Today those of us who live in Calvert County must drive to Annapolis or Bowie to patronize a bookstore. Once across the county line, we find a veritable buffet of booksellers at our disposal. But why must we drive 30-plus miles to pick up a book on The New York Times bestseller list? Or the latest travel guide on a summer vacation destination? Yes, we could go to our beautiful new library, but I find pleasure in possessing books. My bookshelves are filled with books waiting to be read and then re-read. Or to be shared with a friend.

There is a charming, little-used bookstore in Prince Frederick. I think there is no longer one in Solomons. In spite of several new shopping developments popping up, to the best of my knowledge not one of them boasts a bookstore as a tenant.

It has been suggested by well-meaning folk that I use the Internet, where I can buy books the new-fashioned way: on-line. With the added convenience of one-click shopping, it could not be easier.

But I am old fashioned. I prefer a bookstore on terra firma. A store I can walk into knowing it may be hours before I walk out — with at least one arm full of literary wonder, adventure and laughter. A store wherein I can receive a recommendation from the customer standing next to me about a great book that perhaps I would enjoy as much as the one I’m holding. A store where I might bump into a neighbor and enjoy a few minutes of opinionated conversation.

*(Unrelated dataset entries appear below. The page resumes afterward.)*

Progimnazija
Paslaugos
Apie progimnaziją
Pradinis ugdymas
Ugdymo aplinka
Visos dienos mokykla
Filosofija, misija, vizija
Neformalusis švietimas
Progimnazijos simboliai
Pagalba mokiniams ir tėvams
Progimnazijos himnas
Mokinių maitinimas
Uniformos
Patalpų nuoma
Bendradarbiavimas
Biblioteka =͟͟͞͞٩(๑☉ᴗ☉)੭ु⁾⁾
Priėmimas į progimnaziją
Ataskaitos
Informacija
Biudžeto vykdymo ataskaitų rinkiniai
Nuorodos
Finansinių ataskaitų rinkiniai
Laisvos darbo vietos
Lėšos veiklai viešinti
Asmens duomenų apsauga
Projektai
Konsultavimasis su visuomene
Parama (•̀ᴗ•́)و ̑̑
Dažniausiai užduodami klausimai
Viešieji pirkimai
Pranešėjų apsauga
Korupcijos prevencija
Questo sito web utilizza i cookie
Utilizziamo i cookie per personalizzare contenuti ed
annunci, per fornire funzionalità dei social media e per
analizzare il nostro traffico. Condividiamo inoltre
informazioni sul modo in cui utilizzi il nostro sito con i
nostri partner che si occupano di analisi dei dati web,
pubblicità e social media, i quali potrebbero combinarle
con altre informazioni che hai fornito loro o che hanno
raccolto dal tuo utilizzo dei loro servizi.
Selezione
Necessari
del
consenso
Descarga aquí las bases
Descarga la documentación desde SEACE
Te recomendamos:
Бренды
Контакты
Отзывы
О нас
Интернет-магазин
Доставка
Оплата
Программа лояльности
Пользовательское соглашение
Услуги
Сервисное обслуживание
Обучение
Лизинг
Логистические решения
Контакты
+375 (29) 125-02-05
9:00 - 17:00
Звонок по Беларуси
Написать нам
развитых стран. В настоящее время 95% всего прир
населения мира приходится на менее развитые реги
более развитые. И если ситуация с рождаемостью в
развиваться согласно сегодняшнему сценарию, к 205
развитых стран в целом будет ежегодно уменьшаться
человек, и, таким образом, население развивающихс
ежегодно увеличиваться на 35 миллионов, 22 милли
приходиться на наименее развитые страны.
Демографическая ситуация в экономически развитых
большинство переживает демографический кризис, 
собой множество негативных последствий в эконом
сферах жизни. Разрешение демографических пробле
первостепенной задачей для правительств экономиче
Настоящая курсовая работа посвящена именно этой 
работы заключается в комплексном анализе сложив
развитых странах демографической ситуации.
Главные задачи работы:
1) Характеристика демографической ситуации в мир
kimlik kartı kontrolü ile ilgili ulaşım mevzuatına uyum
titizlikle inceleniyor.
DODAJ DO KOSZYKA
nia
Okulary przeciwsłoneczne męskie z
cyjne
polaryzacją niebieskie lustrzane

Tom Hanks summed it up in a line in the movie You’ve Got Mail when he described his family’s mega book chain, Fox Books, as a piazza — a gathering place where neighbors meet, catch up with their community. And the world.

Just the other day, my husband needed some oil for one of his tractors, so we stopped by the super auto parts store in what used to be a chain drugstore in Dunkirk. As I waited for him at the register, I noticed a group of men gathered around a cart holding a Mr. Coffee, a stack of Styrofoam cups, a box of sugar and powdered cream. Each man held a cup of hot coffee. Whilst sipping the steaming brew, they were enthusiastically debating the merits of replacing an entire exhaust system rather than just the broken part.

It was then, I realized I had stumbled upon Calvert County’s gathering place, its piazza. It was just not the one I envisioned.

Margaret Tearman of Huntingtown, who works in documentary film as well as in words, chronicles Calvert County growth and Chesapeake Country achievement for Bay Weekly. Her last story described an Edgewater couple’s hike along the whole Appalachian trail (Vol. xiv, No. 48: Nov. 30, 2006).